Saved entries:
=-=-=
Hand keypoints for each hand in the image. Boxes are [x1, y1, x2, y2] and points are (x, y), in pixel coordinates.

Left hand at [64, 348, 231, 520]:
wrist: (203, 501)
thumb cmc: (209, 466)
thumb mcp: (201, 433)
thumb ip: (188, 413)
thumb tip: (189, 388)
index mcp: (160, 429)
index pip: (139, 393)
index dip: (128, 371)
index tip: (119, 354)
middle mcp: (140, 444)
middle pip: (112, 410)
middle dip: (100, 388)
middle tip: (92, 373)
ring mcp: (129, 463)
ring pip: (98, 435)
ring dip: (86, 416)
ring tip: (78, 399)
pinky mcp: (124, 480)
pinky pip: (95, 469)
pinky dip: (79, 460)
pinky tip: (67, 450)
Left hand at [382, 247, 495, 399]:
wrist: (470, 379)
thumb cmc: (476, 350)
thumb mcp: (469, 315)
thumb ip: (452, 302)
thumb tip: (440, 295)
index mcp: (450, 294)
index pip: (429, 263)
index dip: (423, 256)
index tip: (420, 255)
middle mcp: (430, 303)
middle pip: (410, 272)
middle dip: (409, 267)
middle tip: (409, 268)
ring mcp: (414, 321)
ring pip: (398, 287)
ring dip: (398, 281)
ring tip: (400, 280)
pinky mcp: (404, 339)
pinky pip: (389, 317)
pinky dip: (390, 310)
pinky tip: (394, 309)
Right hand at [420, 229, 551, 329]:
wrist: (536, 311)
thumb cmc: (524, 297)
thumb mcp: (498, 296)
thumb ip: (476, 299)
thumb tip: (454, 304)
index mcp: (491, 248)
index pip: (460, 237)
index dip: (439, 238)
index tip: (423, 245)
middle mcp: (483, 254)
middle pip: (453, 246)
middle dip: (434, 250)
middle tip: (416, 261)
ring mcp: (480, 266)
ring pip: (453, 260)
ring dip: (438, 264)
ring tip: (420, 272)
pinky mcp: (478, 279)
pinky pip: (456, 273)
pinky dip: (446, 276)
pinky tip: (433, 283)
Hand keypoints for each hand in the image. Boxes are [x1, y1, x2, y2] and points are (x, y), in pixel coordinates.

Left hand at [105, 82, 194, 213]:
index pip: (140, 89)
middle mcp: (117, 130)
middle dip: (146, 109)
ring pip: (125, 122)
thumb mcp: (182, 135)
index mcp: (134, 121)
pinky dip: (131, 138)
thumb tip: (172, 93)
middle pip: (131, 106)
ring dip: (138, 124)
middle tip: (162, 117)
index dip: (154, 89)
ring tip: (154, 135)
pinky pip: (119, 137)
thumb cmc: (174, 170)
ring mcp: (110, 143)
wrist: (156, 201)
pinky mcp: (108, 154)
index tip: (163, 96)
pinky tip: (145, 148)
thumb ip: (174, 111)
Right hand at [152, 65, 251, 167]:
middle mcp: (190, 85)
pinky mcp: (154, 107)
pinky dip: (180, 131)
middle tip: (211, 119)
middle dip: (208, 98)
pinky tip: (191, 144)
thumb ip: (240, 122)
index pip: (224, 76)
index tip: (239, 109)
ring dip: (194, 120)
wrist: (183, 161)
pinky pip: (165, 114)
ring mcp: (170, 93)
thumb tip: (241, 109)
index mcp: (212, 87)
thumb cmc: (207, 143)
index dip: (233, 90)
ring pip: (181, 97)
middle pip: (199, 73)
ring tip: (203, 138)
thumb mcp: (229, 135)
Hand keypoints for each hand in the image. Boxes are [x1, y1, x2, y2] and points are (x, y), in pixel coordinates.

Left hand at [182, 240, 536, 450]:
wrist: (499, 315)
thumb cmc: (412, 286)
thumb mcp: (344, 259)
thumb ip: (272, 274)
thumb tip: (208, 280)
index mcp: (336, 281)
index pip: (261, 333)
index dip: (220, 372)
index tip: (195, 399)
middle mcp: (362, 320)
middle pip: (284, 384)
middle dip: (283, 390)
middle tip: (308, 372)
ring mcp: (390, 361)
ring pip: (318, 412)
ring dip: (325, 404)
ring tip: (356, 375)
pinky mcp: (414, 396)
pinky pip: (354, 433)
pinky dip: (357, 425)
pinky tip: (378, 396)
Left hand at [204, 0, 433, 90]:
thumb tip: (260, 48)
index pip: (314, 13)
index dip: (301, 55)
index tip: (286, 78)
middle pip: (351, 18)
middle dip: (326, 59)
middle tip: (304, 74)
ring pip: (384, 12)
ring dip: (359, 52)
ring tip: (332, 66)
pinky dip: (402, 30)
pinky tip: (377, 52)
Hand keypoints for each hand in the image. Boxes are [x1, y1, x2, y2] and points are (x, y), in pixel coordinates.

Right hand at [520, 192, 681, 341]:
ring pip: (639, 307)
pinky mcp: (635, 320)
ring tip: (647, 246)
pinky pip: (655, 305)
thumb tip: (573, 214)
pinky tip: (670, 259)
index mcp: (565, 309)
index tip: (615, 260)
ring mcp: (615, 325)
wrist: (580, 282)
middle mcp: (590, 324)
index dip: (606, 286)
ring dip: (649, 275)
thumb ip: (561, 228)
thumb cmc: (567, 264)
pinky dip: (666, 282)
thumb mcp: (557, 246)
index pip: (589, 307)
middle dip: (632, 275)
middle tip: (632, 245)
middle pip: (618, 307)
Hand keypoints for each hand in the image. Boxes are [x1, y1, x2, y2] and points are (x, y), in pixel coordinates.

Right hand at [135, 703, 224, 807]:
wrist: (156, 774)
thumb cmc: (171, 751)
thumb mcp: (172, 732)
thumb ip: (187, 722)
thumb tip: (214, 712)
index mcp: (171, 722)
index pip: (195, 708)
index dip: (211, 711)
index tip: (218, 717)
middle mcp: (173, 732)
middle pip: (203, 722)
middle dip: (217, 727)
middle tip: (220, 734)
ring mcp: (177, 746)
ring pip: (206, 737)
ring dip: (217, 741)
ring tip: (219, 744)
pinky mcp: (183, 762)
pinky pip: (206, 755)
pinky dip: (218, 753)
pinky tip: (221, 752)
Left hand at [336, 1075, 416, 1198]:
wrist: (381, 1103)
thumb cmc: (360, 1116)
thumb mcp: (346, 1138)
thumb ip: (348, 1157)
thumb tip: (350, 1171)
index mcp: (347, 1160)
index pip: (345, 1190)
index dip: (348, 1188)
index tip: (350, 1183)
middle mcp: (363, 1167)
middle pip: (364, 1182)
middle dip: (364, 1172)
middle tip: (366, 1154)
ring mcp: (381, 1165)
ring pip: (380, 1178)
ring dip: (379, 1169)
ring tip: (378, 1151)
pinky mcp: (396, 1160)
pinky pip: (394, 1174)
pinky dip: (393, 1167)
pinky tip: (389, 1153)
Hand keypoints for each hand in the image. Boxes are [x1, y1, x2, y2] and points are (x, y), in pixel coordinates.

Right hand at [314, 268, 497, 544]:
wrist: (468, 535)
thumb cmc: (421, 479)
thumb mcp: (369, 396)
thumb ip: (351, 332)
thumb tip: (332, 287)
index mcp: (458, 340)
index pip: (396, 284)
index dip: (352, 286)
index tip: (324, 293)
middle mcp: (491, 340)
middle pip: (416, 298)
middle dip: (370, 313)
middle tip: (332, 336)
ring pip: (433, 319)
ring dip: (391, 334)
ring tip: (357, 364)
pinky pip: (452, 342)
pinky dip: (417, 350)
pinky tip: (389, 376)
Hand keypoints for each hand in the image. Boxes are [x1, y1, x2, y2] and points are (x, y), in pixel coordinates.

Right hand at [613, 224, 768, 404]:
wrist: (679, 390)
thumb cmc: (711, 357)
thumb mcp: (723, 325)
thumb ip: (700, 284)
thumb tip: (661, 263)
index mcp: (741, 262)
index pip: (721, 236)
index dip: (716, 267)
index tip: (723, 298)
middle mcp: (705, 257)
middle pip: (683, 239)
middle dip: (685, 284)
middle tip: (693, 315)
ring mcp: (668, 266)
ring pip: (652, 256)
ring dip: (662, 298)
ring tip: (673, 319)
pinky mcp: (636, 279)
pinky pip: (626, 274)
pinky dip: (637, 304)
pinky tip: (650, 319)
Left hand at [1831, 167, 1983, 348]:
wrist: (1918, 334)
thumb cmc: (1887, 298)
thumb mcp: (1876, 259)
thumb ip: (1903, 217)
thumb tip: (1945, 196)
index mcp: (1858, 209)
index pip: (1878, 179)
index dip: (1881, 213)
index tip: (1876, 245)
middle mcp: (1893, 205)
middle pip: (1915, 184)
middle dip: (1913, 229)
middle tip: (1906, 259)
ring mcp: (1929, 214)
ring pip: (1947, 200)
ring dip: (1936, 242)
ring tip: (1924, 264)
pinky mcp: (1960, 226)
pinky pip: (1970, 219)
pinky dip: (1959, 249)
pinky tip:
=-=-=
## [REQUIRED WORK]
Above are the records; from them, give again exactly the lines from the one containing "pinky tip: (650, 319)" to the one containing "index tip: (1876, 245)", both lines included, and nothing more.

## [RESPONSE]
pinky tip: (650, 319)
Left hand at [1831, 167, 1983, 348]:
wrist: (1918, 334)
thumb cmc: (1887, 298)
thumb mcp: (1876, 259)
thumb ip: (1903, 217)
thumb tip: (1945, 196)
index mcp: (1858, 209)
index pip: (1878, 179)
index dip: (1881, 213)
index tip: (1876, 245)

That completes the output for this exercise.